▸ Records for the task:
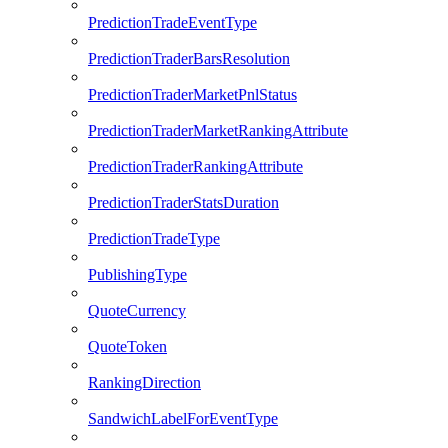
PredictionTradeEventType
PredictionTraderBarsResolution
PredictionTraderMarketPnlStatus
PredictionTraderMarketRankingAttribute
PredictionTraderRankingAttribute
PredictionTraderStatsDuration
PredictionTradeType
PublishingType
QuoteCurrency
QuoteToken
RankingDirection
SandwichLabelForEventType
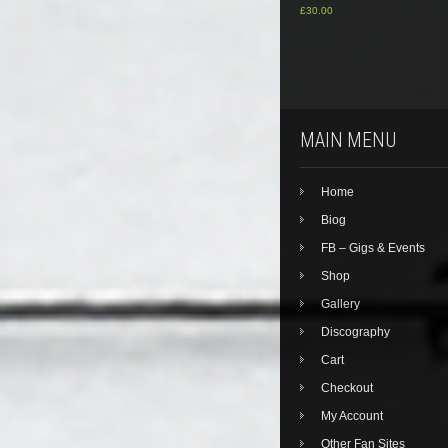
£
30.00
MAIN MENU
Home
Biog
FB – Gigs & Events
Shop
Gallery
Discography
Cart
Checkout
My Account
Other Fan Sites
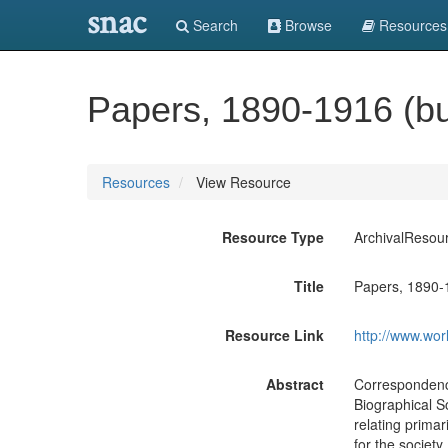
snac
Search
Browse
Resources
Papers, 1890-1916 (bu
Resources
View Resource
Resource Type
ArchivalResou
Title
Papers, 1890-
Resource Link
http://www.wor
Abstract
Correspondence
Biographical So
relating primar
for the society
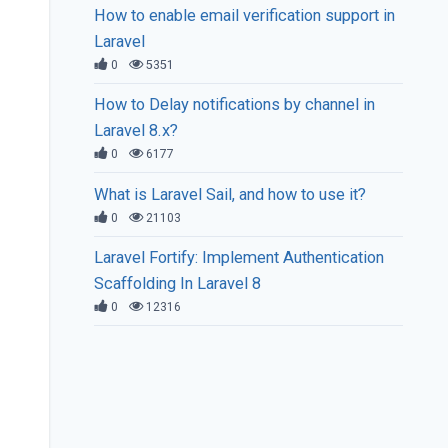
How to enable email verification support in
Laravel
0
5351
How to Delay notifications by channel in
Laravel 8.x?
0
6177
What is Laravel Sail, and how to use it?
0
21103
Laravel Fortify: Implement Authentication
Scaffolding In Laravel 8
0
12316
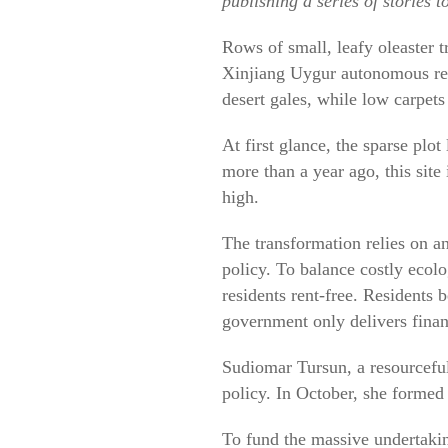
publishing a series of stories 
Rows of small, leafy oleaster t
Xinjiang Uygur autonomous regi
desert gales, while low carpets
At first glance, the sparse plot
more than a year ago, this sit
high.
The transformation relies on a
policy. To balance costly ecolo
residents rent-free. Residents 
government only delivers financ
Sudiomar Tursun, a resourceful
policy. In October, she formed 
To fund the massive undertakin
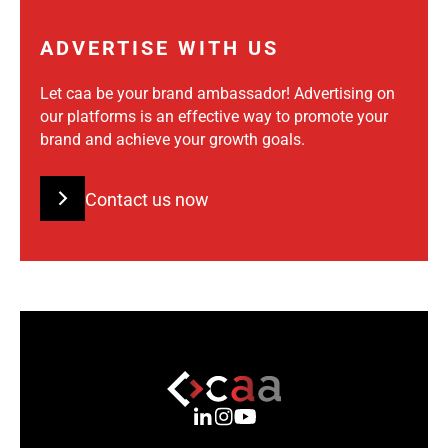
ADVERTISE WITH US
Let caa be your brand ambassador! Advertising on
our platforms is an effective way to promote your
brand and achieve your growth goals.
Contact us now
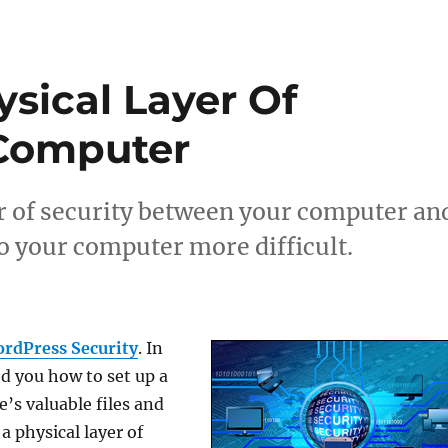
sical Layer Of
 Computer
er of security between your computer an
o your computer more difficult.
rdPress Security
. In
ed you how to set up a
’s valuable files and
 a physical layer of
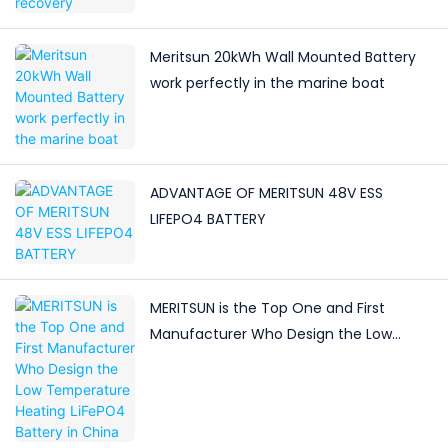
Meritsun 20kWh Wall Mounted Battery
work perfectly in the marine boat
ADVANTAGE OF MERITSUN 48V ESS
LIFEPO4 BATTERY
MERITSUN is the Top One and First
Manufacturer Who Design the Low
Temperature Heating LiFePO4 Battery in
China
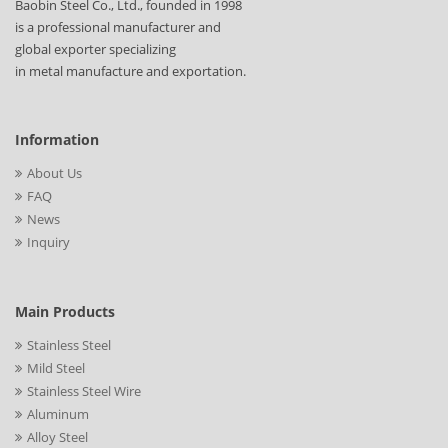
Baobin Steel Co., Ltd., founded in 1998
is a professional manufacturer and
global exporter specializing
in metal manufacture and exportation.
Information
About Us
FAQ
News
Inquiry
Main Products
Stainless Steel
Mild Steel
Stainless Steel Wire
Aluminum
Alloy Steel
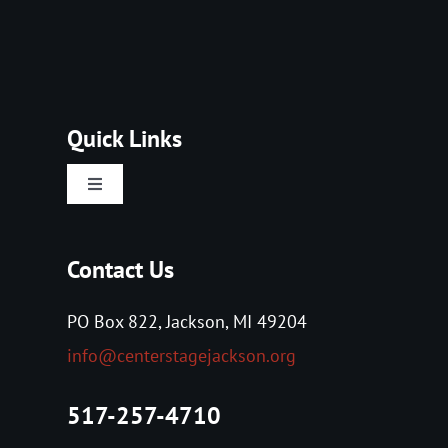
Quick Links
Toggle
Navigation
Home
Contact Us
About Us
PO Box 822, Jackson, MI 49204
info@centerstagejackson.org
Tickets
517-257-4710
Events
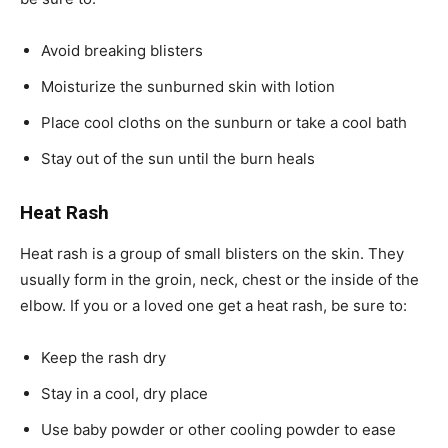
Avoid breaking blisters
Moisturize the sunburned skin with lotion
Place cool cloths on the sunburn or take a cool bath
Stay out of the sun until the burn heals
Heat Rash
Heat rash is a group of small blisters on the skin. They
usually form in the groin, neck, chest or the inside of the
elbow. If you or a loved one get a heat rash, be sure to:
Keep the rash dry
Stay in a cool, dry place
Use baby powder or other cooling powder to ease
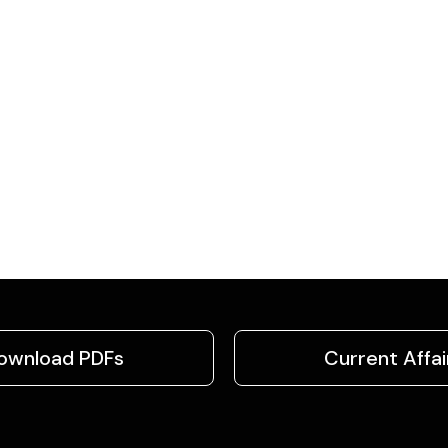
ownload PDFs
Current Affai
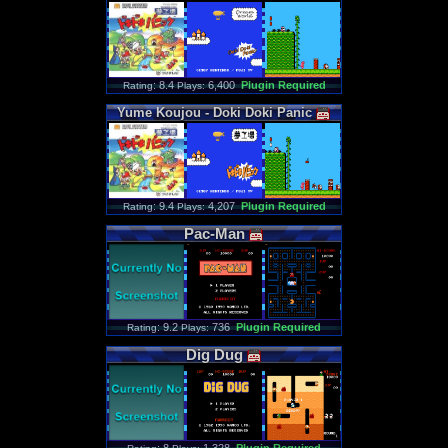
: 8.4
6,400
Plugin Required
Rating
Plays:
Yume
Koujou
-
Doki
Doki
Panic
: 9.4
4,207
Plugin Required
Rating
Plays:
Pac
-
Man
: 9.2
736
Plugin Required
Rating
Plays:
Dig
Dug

▸ What the exercise asks: Reproduce everything from the beginning of the material down to and including the line that contains "SandwichLabelForEventType", leaving out the pictures.

▸ Response:
PredictionTradeEventType
PredictionTraderBarsResolution
PredictionTraderMarketPnlStatus
PredictionTraderMarketRankingAttribute
PredictionTraderRankingAttribute
PredictionTraderStatsDuration
PredictionTradeType
PublishingType
QuoteCurrency
QuoteToken
RankingDirection
SandwichLabelForEventType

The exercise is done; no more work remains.